==== Given data ====

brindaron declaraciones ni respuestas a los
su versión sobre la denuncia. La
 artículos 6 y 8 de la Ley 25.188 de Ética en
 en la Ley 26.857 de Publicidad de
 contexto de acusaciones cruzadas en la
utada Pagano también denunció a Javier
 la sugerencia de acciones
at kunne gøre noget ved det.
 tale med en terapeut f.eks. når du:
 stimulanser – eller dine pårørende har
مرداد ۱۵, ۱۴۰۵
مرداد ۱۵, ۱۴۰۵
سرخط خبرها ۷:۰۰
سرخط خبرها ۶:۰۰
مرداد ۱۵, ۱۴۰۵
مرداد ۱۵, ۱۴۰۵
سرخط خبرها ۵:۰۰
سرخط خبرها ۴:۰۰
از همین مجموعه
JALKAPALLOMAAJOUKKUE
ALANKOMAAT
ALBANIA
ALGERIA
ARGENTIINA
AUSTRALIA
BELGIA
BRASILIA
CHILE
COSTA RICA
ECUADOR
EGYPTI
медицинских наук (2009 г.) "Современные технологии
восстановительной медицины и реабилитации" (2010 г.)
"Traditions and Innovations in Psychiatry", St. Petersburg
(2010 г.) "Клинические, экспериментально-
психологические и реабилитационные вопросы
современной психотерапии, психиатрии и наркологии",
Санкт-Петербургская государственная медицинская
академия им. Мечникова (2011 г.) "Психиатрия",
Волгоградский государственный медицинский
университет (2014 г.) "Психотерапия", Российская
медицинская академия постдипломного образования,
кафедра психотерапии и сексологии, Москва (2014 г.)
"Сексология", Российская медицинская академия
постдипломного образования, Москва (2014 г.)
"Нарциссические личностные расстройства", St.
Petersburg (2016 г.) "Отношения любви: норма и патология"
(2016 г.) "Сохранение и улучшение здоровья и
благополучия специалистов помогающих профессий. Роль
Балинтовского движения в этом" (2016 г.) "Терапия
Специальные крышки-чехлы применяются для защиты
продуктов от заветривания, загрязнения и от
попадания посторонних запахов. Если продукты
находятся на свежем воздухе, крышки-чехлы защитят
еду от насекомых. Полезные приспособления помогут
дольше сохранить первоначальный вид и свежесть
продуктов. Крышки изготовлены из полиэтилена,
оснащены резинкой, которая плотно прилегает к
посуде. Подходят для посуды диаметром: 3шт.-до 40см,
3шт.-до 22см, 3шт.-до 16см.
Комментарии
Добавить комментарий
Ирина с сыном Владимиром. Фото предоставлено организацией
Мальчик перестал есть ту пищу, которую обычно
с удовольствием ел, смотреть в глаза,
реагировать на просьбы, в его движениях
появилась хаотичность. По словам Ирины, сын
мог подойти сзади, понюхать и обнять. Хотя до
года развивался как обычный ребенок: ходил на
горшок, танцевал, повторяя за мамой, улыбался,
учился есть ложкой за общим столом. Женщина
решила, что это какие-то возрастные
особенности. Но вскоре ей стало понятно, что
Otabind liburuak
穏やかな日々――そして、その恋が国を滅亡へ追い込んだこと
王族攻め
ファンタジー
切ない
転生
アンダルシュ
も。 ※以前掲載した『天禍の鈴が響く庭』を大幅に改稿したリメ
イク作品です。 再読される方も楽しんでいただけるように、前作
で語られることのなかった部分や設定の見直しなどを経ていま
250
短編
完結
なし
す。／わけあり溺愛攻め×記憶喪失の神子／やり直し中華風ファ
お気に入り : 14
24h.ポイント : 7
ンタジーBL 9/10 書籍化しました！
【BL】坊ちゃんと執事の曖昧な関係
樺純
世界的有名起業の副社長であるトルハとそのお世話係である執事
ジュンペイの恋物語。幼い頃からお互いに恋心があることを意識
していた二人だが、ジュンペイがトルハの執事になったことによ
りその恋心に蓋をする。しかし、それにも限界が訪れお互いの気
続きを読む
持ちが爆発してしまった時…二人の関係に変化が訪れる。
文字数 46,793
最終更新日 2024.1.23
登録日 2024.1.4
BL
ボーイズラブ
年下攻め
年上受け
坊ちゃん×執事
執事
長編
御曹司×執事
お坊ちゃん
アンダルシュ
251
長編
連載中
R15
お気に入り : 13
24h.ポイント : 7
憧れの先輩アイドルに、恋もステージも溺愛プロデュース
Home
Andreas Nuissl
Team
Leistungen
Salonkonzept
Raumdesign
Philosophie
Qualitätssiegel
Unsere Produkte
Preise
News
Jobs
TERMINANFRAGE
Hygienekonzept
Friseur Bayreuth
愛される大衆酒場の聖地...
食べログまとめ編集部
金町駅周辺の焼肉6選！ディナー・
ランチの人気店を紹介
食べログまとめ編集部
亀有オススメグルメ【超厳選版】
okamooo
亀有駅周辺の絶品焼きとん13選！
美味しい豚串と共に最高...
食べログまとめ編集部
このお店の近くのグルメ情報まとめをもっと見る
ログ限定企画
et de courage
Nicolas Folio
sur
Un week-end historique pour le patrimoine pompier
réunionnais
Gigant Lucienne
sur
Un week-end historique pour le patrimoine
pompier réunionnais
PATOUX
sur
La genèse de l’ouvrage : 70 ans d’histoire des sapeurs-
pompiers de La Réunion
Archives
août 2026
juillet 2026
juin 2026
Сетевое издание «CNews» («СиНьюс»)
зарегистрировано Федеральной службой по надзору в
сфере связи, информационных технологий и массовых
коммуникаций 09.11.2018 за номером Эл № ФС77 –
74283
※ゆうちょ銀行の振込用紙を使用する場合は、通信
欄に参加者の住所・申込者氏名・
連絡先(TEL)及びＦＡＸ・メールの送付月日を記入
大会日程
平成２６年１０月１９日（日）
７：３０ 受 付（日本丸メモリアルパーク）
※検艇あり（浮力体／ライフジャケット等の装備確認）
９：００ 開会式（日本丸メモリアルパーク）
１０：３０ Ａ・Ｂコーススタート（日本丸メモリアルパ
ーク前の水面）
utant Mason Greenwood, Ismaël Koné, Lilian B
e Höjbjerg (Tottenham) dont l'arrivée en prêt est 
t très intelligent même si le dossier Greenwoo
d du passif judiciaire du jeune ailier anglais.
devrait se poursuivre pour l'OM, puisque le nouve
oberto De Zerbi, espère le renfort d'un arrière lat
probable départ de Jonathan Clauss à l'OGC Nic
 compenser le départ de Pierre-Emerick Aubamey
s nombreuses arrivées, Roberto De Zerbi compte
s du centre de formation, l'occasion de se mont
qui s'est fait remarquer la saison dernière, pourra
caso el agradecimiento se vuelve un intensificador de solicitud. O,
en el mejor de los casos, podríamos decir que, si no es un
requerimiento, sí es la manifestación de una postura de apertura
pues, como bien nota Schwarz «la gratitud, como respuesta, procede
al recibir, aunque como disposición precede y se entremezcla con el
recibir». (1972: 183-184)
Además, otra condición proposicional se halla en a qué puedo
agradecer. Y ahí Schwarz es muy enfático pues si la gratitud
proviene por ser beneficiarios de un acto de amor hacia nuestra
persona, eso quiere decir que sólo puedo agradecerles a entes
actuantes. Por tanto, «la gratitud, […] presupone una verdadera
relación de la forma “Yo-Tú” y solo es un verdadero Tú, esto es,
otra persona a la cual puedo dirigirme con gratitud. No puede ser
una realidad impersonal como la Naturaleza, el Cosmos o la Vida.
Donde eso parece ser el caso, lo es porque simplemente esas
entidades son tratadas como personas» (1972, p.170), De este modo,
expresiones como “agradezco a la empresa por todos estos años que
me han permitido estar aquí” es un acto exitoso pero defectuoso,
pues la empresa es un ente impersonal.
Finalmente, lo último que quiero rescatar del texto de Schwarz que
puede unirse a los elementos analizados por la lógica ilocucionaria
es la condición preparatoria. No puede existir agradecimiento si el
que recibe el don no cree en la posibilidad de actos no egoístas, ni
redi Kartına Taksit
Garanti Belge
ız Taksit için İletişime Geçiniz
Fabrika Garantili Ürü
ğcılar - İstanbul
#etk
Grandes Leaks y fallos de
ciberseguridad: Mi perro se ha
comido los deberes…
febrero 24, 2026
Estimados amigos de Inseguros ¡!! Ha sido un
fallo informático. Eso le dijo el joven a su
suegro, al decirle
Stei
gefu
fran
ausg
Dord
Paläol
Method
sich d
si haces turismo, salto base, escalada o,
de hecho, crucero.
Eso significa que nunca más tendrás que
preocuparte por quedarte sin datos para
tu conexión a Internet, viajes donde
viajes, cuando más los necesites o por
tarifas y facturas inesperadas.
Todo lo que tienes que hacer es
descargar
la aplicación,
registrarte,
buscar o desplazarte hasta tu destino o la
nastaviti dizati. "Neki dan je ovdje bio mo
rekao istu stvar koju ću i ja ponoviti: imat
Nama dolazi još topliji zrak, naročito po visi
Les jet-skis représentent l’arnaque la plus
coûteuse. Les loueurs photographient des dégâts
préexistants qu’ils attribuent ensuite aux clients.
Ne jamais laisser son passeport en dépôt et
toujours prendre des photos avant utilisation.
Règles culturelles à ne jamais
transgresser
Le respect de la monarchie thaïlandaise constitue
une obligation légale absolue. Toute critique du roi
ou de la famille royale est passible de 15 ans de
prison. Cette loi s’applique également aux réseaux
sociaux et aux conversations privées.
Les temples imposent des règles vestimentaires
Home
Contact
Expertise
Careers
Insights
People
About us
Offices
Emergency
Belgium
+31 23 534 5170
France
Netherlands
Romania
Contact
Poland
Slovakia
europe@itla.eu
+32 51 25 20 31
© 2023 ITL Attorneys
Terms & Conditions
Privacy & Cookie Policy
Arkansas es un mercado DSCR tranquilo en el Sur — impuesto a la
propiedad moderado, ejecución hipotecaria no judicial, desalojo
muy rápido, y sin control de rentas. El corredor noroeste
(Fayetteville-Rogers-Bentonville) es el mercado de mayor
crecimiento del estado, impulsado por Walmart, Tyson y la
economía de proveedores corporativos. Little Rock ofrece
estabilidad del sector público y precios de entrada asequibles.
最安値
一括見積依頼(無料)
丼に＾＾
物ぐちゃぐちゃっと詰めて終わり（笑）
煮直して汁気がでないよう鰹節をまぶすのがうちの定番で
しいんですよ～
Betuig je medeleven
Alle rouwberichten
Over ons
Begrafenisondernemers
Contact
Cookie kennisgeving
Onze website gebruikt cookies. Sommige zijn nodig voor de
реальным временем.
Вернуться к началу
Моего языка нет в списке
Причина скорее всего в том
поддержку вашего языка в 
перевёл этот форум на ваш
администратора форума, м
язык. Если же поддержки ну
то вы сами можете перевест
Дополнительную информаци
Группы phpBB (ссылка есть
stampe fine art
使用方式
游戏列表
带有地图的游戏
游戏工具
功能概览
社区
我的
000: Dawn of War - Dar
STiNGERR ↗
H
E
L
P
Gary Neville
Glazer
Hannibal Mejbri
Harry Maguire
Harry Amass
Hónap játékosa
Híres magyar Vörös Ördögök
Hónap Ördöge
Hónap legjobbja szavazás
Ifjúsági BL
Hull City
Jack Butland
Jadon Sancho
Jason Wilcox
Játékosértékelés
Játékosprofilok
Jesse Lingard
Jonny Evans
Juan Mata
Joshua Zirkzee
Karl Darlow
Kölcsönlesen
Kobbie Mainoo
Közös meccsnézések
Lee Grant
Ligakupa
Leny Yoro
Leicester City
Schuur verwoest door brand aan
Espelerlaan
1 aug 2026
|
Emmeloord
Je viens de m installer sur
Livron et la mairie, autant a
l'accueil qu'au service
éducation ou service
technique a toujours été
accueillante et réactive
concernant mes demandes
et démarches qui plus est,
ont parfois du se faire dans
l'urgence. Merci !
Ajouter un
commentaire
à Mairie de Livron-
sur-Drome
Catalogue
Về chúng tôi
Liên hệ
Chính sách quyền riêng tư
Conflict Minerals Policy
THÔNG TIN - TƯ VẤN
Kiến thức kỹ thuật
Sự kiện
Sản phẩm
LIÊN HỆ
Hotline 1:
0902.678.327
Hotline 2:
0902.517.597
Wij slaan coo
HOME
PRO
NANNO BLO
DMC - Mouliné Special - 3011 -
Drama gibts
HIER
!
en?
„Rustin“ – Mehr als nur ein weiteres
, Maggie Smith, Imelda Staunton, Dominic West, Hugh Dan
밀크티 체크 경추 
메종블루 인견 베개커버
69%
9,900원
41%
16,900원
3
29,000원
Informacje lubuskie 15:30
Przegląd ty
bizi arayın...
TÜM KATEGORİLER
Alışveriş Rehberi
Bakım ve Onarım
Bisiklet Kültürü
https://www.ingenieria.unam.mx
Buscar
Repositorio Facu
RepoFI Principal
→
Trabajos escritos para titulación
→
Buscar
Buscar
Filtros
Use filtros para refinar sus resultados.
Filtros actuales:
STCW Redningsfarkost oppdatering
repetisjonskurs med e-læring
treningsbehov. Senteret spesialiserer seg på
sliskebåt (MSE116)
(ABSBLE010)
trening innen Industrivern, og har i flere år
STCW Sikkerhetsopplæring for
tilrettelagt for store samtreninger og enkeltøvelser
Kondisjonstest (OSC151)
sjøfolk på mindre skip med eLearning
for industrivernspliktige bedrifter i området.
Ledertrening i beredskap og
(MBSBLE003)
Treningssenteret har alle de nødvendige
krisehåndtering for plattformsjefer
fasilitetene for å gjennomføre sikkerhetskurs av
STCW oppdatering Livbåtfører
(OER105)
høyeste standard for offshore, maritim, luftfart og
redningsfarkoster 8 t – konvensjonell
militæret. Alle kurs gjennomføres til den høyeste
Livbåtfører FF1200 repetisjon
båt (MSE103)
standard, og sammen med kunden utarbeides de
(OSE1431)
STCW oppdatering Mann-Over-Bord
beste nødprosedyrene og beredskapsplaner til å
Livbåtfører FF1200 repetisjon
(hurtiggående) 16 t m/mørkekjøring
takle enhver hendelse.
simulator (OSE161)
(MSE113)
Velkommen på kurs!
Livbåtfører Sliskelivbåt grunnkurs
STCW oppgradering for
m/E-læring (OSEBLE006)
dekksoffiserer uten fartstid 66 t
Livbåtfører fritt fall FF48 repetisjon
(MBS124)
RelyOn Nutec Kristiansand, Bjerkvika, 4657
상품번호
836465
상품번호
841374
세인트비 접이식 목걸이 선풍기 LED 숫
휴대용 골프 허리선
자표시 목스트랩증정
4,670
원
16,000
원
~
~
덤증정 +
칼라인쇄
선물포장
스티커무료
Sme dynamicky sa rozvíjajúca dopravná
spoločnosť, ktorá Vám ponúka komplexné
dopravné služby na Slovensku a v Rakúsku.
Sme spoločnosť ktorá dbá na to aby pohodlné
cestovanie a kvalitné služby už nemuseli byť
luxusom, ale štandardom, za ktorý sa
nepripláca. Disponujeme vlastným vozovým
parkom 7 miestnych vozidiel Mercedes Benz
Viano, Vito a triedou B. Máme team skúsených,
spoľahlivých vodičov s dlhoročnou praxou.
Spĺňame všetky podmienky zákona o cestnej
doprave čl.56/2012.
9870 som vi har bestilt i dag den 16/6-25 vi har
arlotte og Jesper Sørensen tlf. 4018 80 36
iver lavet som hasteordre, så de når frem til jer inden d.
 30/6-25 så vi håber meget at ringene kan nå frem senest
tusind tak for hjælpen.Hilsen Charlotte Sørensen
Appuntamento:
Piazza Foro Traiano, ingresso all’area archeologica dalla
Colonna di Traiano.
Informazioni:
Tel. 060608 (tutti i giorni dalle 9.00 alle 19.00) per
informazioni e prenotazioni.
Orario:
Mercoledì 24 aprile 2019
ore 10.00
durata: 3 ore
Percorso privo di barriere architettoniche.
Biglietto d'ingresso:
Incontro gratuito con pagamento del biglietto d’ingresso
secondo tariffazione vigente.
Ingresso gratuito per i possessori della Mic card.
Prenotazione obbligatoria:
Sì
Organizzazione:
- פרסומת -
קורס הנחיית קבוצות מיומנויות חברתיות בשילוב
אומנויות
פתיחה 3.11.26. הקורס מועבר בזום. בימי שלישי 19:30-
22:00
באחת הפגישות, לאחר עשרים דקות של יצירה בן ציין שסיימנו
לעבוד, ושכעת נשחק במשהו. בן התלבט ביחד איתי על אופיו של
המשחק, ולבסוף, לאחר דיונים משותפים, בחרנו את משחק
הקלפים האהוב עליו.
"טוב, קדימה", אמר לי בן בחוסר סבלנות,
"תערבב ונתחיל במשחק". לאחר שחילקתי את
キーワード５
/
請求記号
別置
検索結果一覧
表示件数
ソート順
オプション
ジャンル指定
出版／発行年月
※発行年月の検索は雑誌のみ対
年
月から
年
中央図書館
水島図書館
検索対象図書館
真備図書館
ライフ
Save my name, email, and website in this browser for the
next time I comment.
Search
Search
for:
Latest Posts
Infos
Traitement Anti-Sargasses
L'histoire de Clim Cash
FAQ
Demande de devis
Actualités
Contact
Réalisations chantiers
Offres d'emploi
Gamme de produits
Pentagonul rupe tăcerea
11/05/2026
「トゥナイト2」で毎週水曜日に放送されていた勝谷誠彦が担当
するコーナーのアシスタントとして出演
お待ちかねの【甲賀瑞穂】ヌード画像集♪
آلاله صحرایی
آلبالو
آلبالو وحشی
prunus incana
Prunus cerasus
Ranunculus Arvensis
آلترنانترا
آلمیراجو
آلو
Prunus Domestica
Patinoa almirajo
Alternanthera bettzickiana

====

Task objective
From the material above, set down exactly the lines starting at the one with "Jason Wilcox" and ending at the one with "Informacje lubuskie 15:30", end lines included.

Exercise answer
Jason Wilcox
Játékosértékelés
Játékosprofilok
Jesse Lingard
Jonny Evans
Juan Mata
Joshua Zirkzee
Karl Darlow
Kölcsönlesen
Kobbie Mainoo
Közös meccsnézések
Lee Grant
Ligakupa
Leny Yoro
Leicester City
Schuur verwoest door brand aan
Espelerlaan
1 aug 2026
|
Emmeloord
Je viens de m installer sur
Livron et la mairie, autant a
l'accueil qu'au service
éducation ou service
technique a toujours été
accueillante et réactive
concernant mes demandes
et démarches qui plus est,
ont parfois du se faire dans
l'urgence. Merci !
Ajouter un
commentaire
à Mairie de Livron-
sur-Drome
Catalogue
Về chúng tôi
Liên hệ
Chính sách quyền riêng tư
Conflict Minerals Policy
THÔNG TIN - TƯ VẤN
Kiến thức kỹ thuật
Sự kiện
Sản phẩm
LIÊN HỆ
Hotline 1:
0902.678.327
Hotline 2:
0902.517.597
Wij slaan coo
HOME
PRO
NANNO BLO
DMC - Mouliné Special - 3011 -
Drama gibts
HIER
!
en?
„Rustin“ – Mehr als nur ein weiteres
, Maggie Smith, Imelda Staunton, Dominic West, Hugh Dan
밀크티 체크 경추 
메종블루 인견 베개커버
69%
9,900원
41%
16,900원
3
29,000원
Informacje lubuskie 15:30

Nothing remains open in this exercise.